Poetic Larceny Artists Reveal #2 – August Schulenburg

What is Poetic Larceny?

And how can I learn more about Flux’s upcoming production of Pretty Theft?

AUGUST SCHULENBURG

Playwright, April 6th

Previous Flux stuff: Rue, Riding the Bull, Other Bodies, The Lesser Seductions of History, acted two professors (one of which was a fallen angel), directed A Midsummer Nights Dream, and on and anon.

We asked the amazing artists of our upcoming staged reading series Poetic Larceny to answer some questions about stealing, beauty, and consequences. Read on for their answers!

Question #1: What is the worst thing you’ve ever stolen?
Fun-inducing illegal things.
Question #2: What is the worst thing that’s been stolen from you?
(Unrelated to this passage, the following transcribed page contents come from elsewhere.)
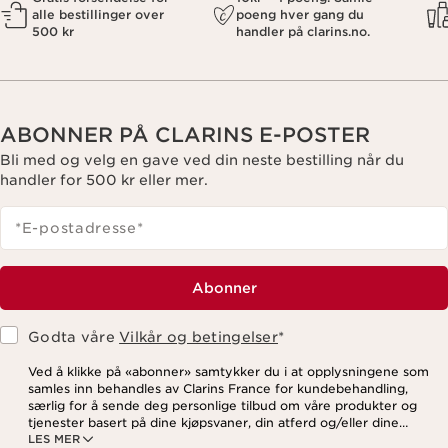
alle bestillinger over
poeng hver gang du
500 kr
handler på clarins.no.
ABONNER PÅ CLARINS E-POSTER
Bli med og velg en gave ved din neste bestilling når du
handler for 500 kr eller mer.
*E-postadresse
*
Abonner
Godta våre
Vilkår og betingelser
*
Ved å klikke på «abonner» samtykker du i at opplysningene som
samles inn behandles av Clarins France for kundebehandling,
særlig for å sende deg personlige tilbud om våre produkter og
tjenester basert på dine kjøpsvaner, din atferd og/eller dine
LES MER
interesser, inkludert visning på sosiale medier og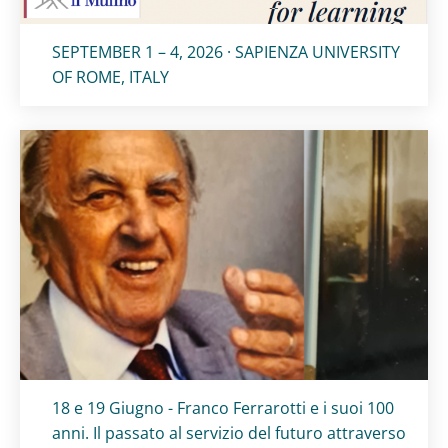
Titolo card
:
SEPTEMBER 1 – 4, 2026 · SAPIENZA UNIVERSITY
OF ROME, ITALY
Titolo card
:
18 e 19 Giugno - Franco Ferrarotti e i suoi 100
anni. Il passato al servizio del futuro attraverso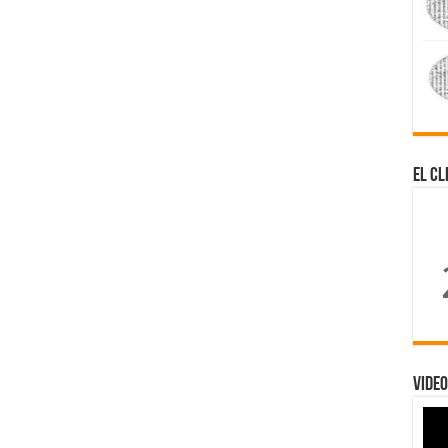
El Cl
Video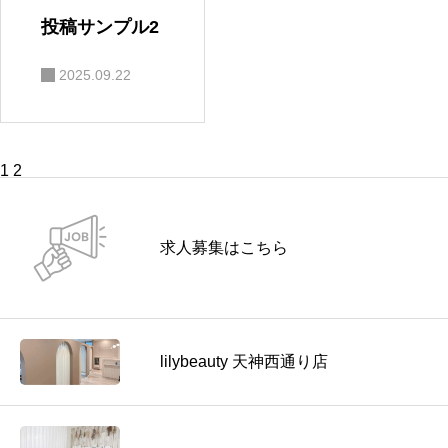
投稿サンプル2
2025.09.22
投
1
2
稿
の
ペ
ー
求人募集はこちら
ジ
送
り
lilybeauty 天神西通り店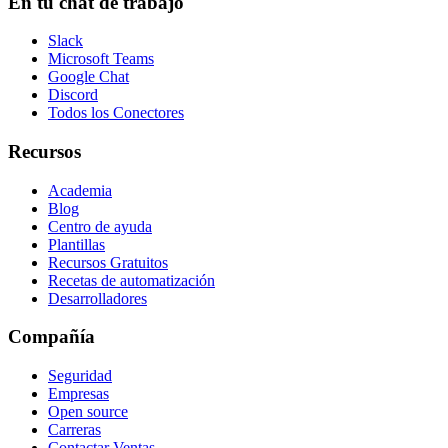
En tu chat de trabajo
Slack
Microsoft Teams
Google Chat
Discord
Todos los Conectores
Recursos
Academia
Blog
Centro de ayuda
Plantillas
Recursos Gratuitos
Recetas de automatización
Desarrolladores
Compañía
Seguridad
Empresas
Open source
Carreras
Contactar Ventas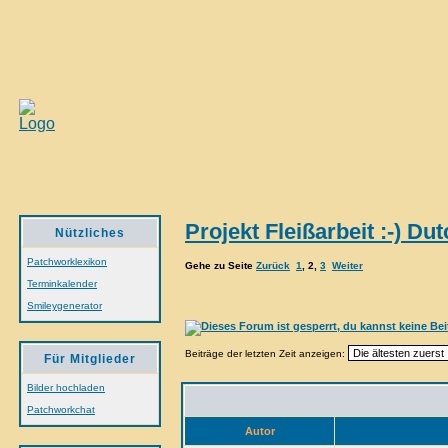
Projekt Fleißarbeit :-) Du
Nützliches
Patchworklexikon
Gehe zu Seite
Zurück
1
,
2
,
3
Weiter
Terminkalender
Smileygenerator
Beiträge der letzten Zeit anzeigen:
Für Mitglieder
Bilder hochladen
Patchworkchat
Autor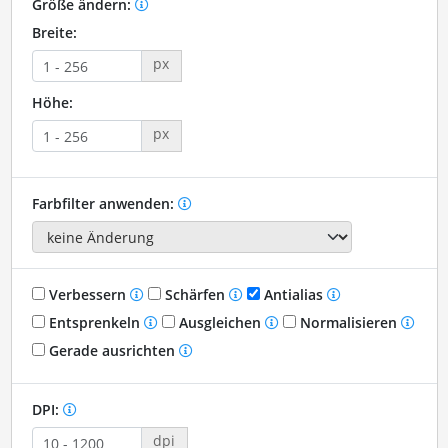
Größe ändern:
Breite:
px
Höhe:
px
Farbfilter anwenden:
Verbessern
Schärfen
Antialias
Entsprenkeln
Ausgleichen
Normalisieren
Gerade ausrichten
DPI:
dpi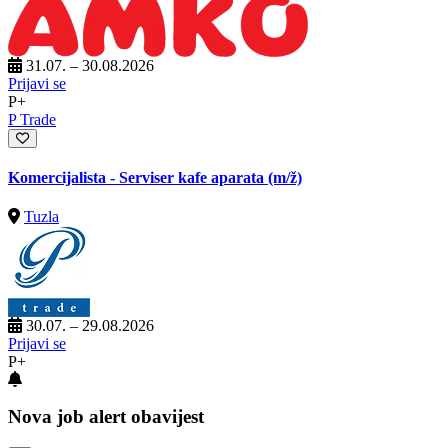
31.07. – 30.08.2026
Prijavi se
P+
P Trade
Komercijalista - Serviser kafe aparata
(m/ž)
Tuzla
30.07. – 29.08.2026
Prijavi se
P+
Nova job alert obavijest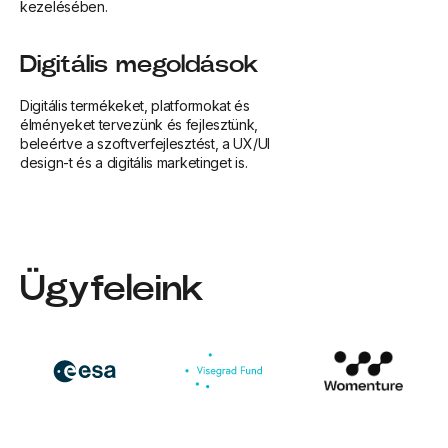
kezelésében.
Digitális megoldások
Digitális termékeket, platformokat és
élményeket tervezünk és fejlesztünk,
beleértve a szoftverfejlesztést, a UX/UI
design-t és a digitális marketinget is.
Ügyfeleink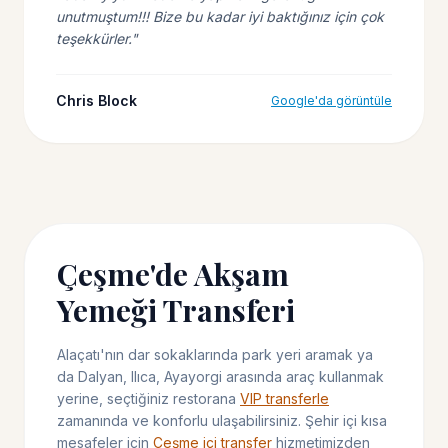
unutmuştum!!! Bize bu kadar iyi baktığınız için çok
teşekkürler."
Chris Block
Google'da görüntüle
Çeşme'de Akşam
Yemeği Transferi
Alaçatı'nın dar sokaklarında park yeri aramak ya
da Dalyan, Ilıca, Ayayorgi arasında araç kullanmak
yerine, seçtiğiniz restorana
VIP transferle
zamanında ve konforlu ulaşabilirsiniz. Şehir içi kısa
mesafeler için
Çeşme içi transfer
hizmetimizden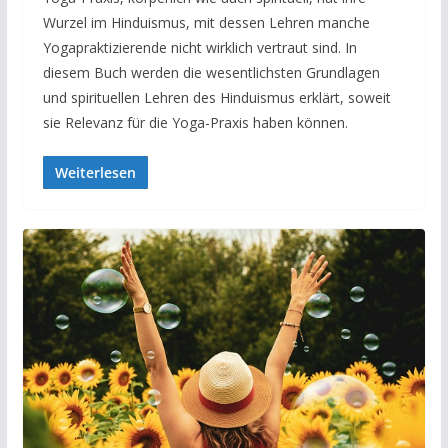
Wurzel im Hinduismus, mit dessen Lehren manche
Yogapraktizierende nicht wirklich vertraut sind. In
diesem Buch werden die wesentlichsten Grundlagen
und spirituellen Lehren des Hinduismus erklärt, soweit
sie Relevanz für die Yoga-Praxis haben können.
Weiterlesen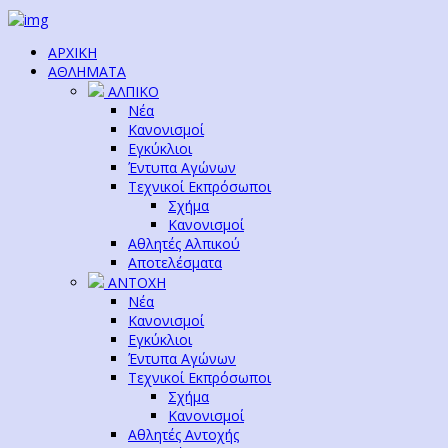
ΑΡΧΙΚΗ
ΑΘΛΗΜΑΤΑ
ΑΛΠΙΚΟ
Νέα
Κανονισμοί
Εγκύκλιοι
Έντυπα Αγώνων
Τεχνικοί Εκπρόσωποι
Σχήμα
Κανονισμοί
Αθλητές Αλπικού
Αποτελέσματα
ΑΝΤΟΧΗ
Νέα
Κανονισμοί
Εγκύκλιοι
Έντυπα Αγώνων
Τεχνικοί Εκπρόσωποι
Σχήμα
Κανονισμοί
Αθλητές Αντοχής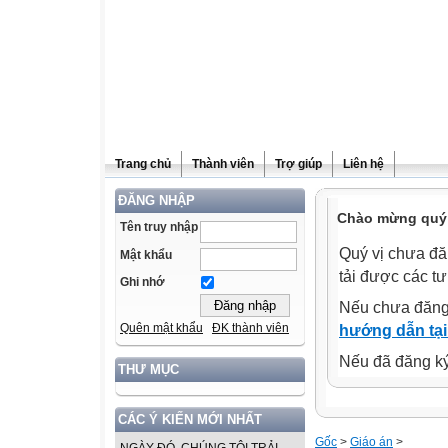
Trang chủ
Thành viên
Trợ giúp
Liên hệ
ĐĂNG NHẬP
Chào mừng quý v
Tên truy nhập
Quý vị chưa đă
Mật khẩu
tải được các tư
Ghi nhớ
Nếu chưa đăng
Quên mật khẩu
ĐK thành viên
hướng dẫn tại
Nếu đã đăng ký 
THƯ MỤC
CÁC Ý KIẾN MỚI NHẤT
Gốc
>
Giáo án
>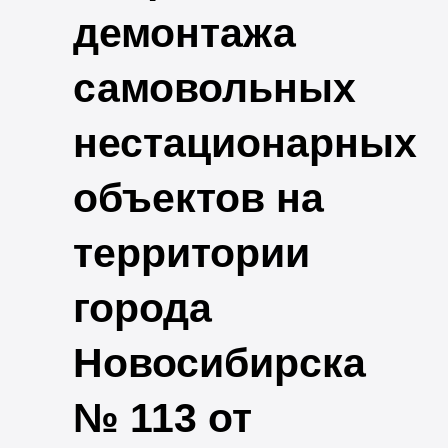
демонтажа
самовольных
нестационарных
объектов на
территории
города
Новосибирска
№ 113 от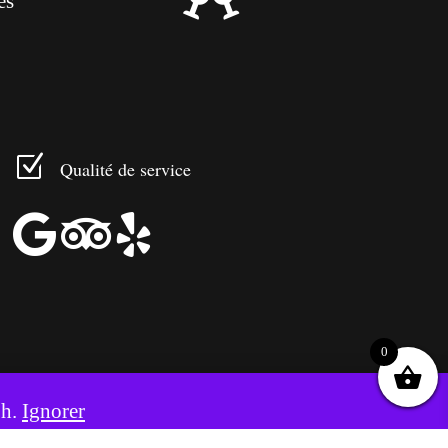
es
Z
Qualité de service



0
8h.
Ignorer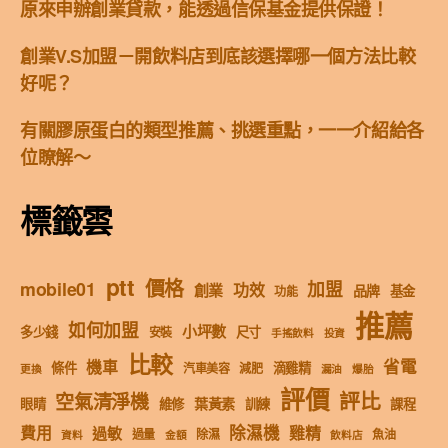
原來申辦創業貸款，能透過信保基金提供保證！
創業V.S加盟－開飲料店到底該選擇哪一個方法比較
好呢？
有關膠原蛋白的類型推薦、挑選重點，一一介紹給各
位瞭解～
標籤雲
ptt
價格
mobile01
加盟
功效
創業
品牌
基金
功能
推薦
如何加盟
小坪數
多少錢
尺寸
安裝
手搖飲料
投資
比較
省電
機車
條件
滴雞精
汽車美容
減肥
更換
漏油
爆胎
評價
評比
空氣清淨機
葉黃素
眼睛
維修
訓練
課程
除濕機
費用
雞精
過敏
過量
除濕
魚油
資料
金額
飲料店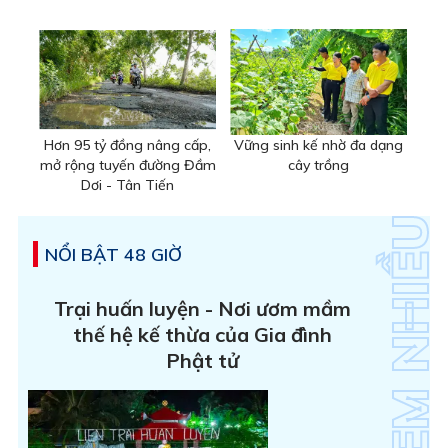
Hơn 95 tỷ đồng nâng cấp,
Vững sinh kế nhờ đa dạng
mở rộng tuyến đường Đầm
cây trồng
Dơi - Tân Tiến
NỔI BẬT 48 GIỜ
Trại huấn luyện - Nơi ươm mầm
thế hệ kế thừa của Gia đình
Phật tử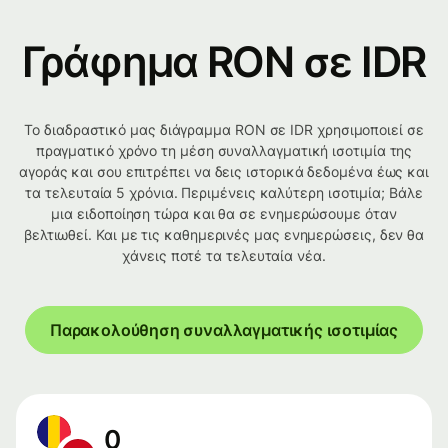
Γράφημα RON σε IDR
Το διαδραστικό μας διάγραμμα RON σε IDR χρησιμοποιεί σε
πραγματικό χρόνο τη μέση συναλλαγματική ισοτιμία της
αγοράς και σου επιτρέπει να δεις ιστορικά δεδομένα έως και
τα τελευταία 5 χρόνια. Περιμένεις καλύτερη ισοτιμία; Βάλε
μια ειδοποίηση τώρα και θα σε ενημερώσουμε όταν
βελτιωθεί. Και με τις καθημερινές μας ενημερώσεις, δεν θα
χάνεις ποτέ τα τελευταία νέα.
Παρακολούθηση συναλλαγματικής ισοτιμίας
0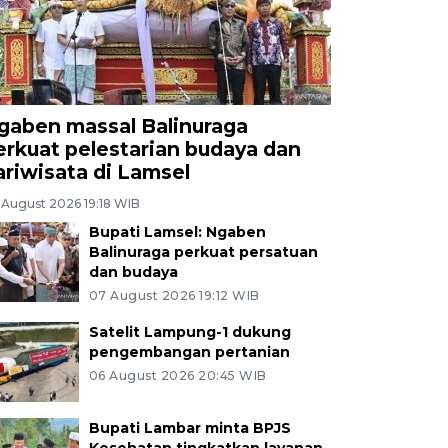
gaben massal Balinuraga
erkuat pelestarian budaya dan
ariwisata di Lamsel
 August 2026 19:18 WIB
Bupati Lamsel: Ngaben
Balinuraga perkuat persatuan
dan budaya
07 August 2026 19:12 WIB
Satelit Lampung-1 dukung
pengembangan pertanian
06 August 2026 20:45 WIB
Bupati Lambar minta BPJS
Kesehatan tingkatkan layanan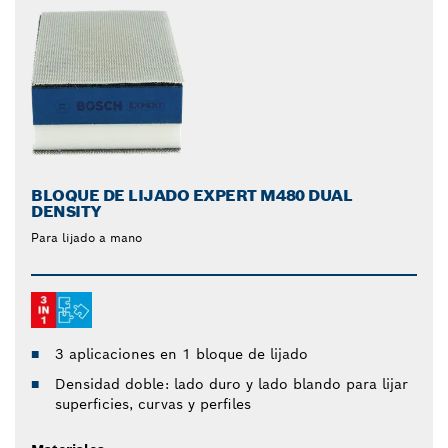
BLOQUE DE LIJADO EXPERT M480 DUAL
DENSITY
Para lijado a mano
3 aplicaciones en 1 bloque de lijado
Densidad doble: lado duro y lado blando para lijar
superficies, curvas y perfiles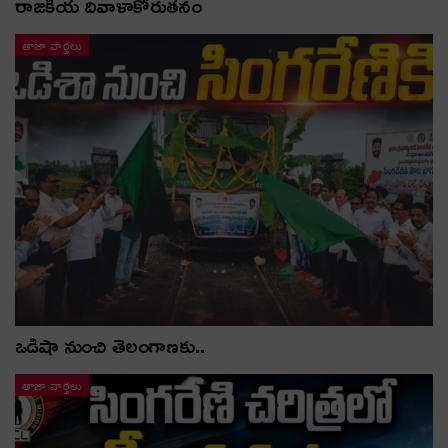
రాజకీయ దివాళాకోరుతనం
తాజా వార్తలు
ఒడిషా నుంచి తెలంగాణ‌కు..
తాజా వార్తలు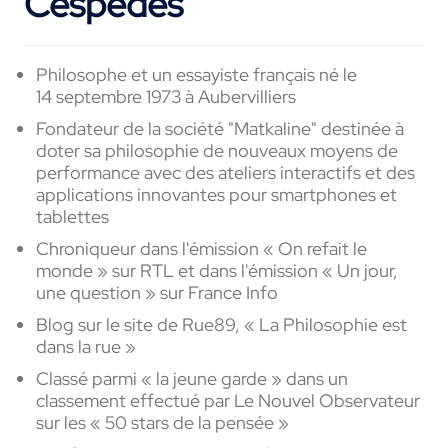
Cespedes
Philosophe et un essayiste français né le
14 septembre 1973 à Aubervilliers
Fondateur de la société "Matkaline" destinée à
doter sa philosophie de nouveaux moyens de
performance avec des ateliers interactifs et des
applications innovantes pour smartphones et
tablettes
Chroniqueur dans l'émission « On refait le
monde » sur RTL et dans l'émission « Un jour,
une question » sur France Info
Blog sur le site de Rue89, « La Philosophie est
dans la rue »
Classé parmi « la jeune garde » dans un
classement effectué par Le Nouvel Observateur
sur les « 50 stars de la pensée »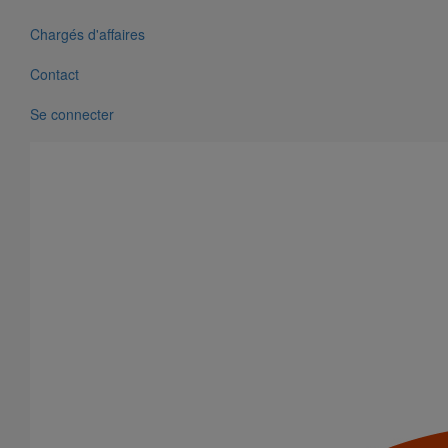
Chargés d'affaires
Contact
Se connecter
Collier de descente DE100 pour gamme pluviale "pavillonnaire"
En savoir plus
sur Collier de descente DE100 pour gamme
pluviale "pavillonnaire"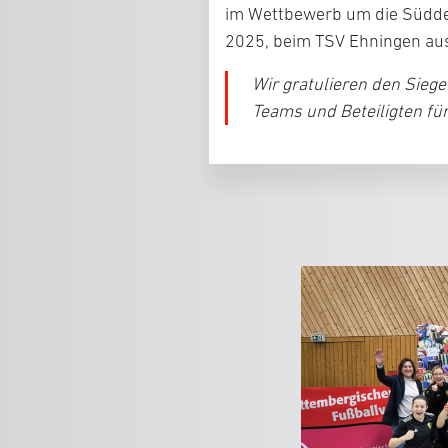
im Wettbewerb um die Süddeu
2025, beim TSV Ehningen aus
Wir gratulieren den Sieg
Teams und Beteiligten f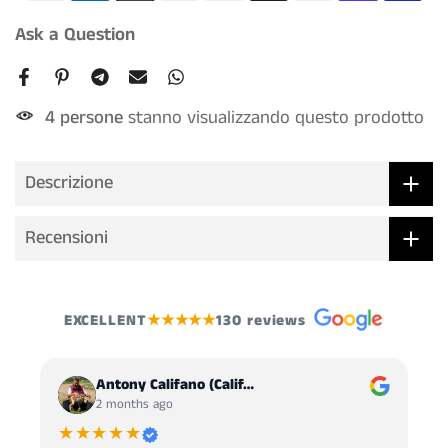
Ask a Question
4
persone
stanno visualizzando questo prodotto
Descrizione
Recensioni
EXCELLENT
★★★★★
130 reviews
Antony Califano (Calif…
2 months ago
★★★★★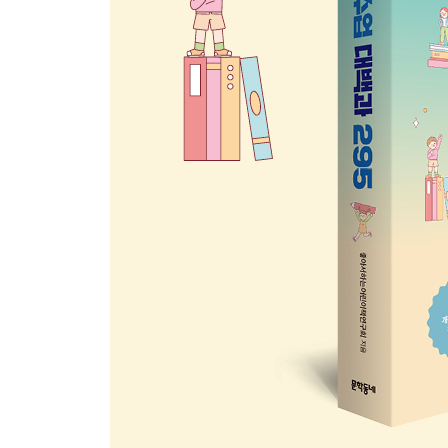
11월 첫번째 주제. 상상력과 모험
11월 두번째 주제. 로봇
11월 세번째 주제. 우주, 무한한 가능성
12월. 자유롭게 모험하고 상상하기
12월 첫번째 주제. 환상과 판타지
12월 두번째 주제. 미스터리와 추리
12월 세번째 주제. 게임과 가상현실
1월. 교과 연계 교양서로 똑똑하게 공부하기
1월 첫번째 주제. 국어
1월 두번째 주제. 사회
1월 세번째 주제. 과학
2월. 그림책에서 동화책으로 지혜롭게 건너가기
2월 첫번째 주제. 첫 읽기 책
2월 두번째 주제. 생활 동화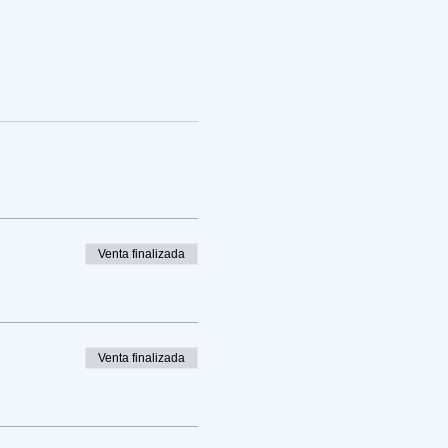
Venta finalizada
Venta finalizada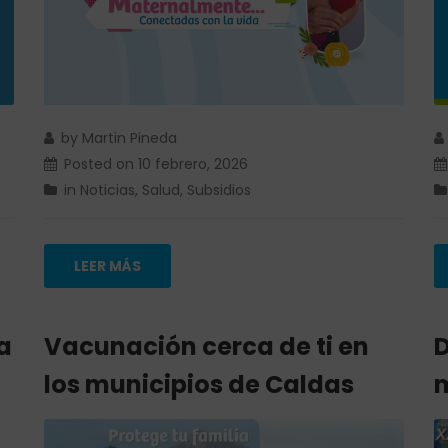
by
Martin Pineda
Posted on
10 febrero, 2026
in
Noticias
,
Salud
,
Subsidios
LEER MÁS
a
Vacunación cerca de ti en
D
los municipios de Caldas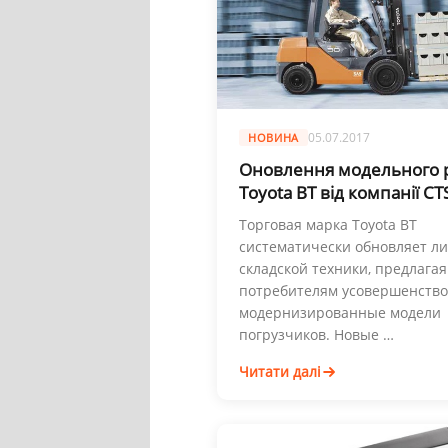
05.07.2017
НОВИНА
Оновлення модельного 
Toyota BT від компанії CT
Торговая марка Toyota BT
систематически обновляет л
складской техники, предлагая
потребителям усовершенство
модернизированные модели
погрузчиков. Новые …
Читати далі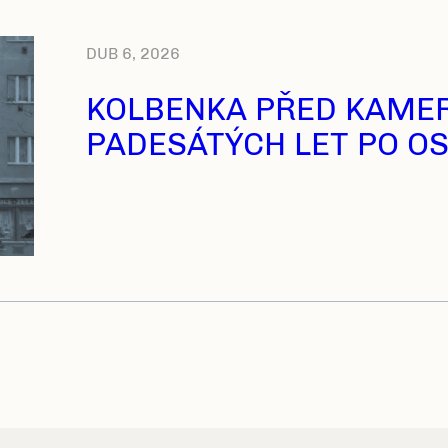
DUB 6, 2026
KOLBENKA PŘED KAMER
PADESÁTÝCH LET PO O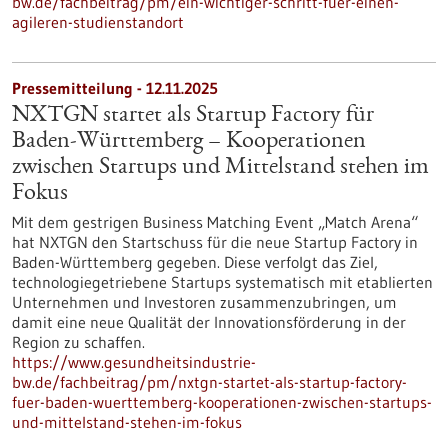
bw.de/fachbeitrag/pm/ein-wichtiger-schritt-fuer-einen-
agileren-studienstandort
Pressemitteilung - 12.11.2025
NXTGN startet als Startup Factory für
Baden-Württemberg – Kooperationen
zwischen Startups und Mittelstand stehen im
Fokus
Mit dem gestrigen Business Matching Event „Match Arena“
hat NXTGN den Startschuss für die neue Startup Factory in
Baden-Württemberg gegeben. Diese verfolgt das Ziel,
technologiegetriebene Startups systematisch mit etablierten
Unternehmen und Investoren zusammenzubringen, um
damit eine neue Qualität der Innovationsförderung in der
Region zu schaffen.
https://www.gesundheitsindustrie-
bw.de/fachbeitrag/pm/nxtgn-startet-als-startup-factory-
fuer-baden-wuerttemberg-kooperationen-zwischen-startups-
und-mittelstand-stehen-im-fokus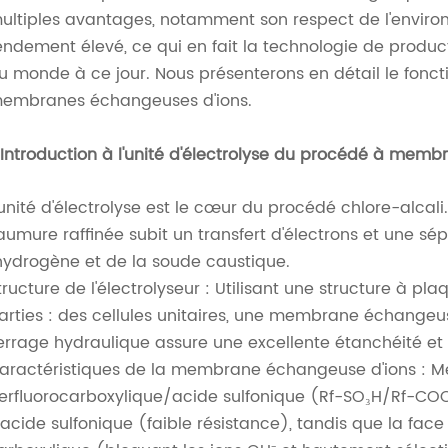
ultiples avantages, notamment son respect de l'enviro
endement élevé, ce qui en fait la technologie de produ
u monde à ce jour. Nous présenterons en détail le fonc
embranes échangeuses d'ions.
.Introduction à l'unité d'électrolyse du procédé à mem
'unité d'électrolyse est le cœur du procédé chlore-alcali.
aumure raffinée subit un transfert d'électrons et une sép
'hydrogène et de la soude caustique.
tructure de l'électrolyseur : Utilisant une structure à pl
arties : des cellules unitaires, une membrane échangeus
errage hydraulique assure une excellente étanchéité et 
aractéristiques de la membrane échangeuse d'ions : 
erfluorocarboxylique/acide sulfonique (Rf-SO₃H/Rf-CO
'acide sulfonique (faible résistance), tandis que la fa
The art of losing isn’t hard to master;
so many things seem filled with the intent
to be lost that their loss is no disaster.

Lose something every day. Accept the fluster
of lost door keys, the hour badly spent.
The art of losing isn’t hard to master.

Then practice losing farther, losing faster:
places, and names, and where it was you meant
to travel. None of these will bring disaster.

I lost my mother’s watch. And look! my last, or
next-to-last, of three loved houses went.
The art of losing isn’t hard to master.

I lost two cities, lovely ones. And, vaster,
some realms I owned, two rivers, a continent.
I miss them, but it wasn’t a disaster.

–Even losing you (the joking voice, a gesture
I love) I shan’t have lied. It’s evident
the art of losing’s not too hard to master
though it may look like (Write it!) like disaster.
One Art, Elizabeth Bishop

Question #3: What do you find pretty?

Tiramisu at fancy restaurants. Also, a recent pretty e-blast we sent for Pretty Theft.

Question #4: What do you find beautiful?
Every single day. Overwhelmingly so.
Lately and less grandly: Mary Oliver, Regina Spektor, the subway, Pretty Theft, Sans Merci, Jolie Holland, the people who believe in Flux, my brother’s marriage, National Geographic, Othello, Scientific American, Lydia, Iron and Wine, Yael Naim, learning Spanish (maybe for real this time), the little thunder storm we just had, my sister’s acting, not drinking, game night, empty theatre spaces, my dearest love.
Question #5: If you could steal something beautiful without consequences, what would it be?

A house on Sandy Neck, right there on the water, near the lighthouse, and with all the dunes behind us. Failing that, immortality. Failing both, an original First Folio.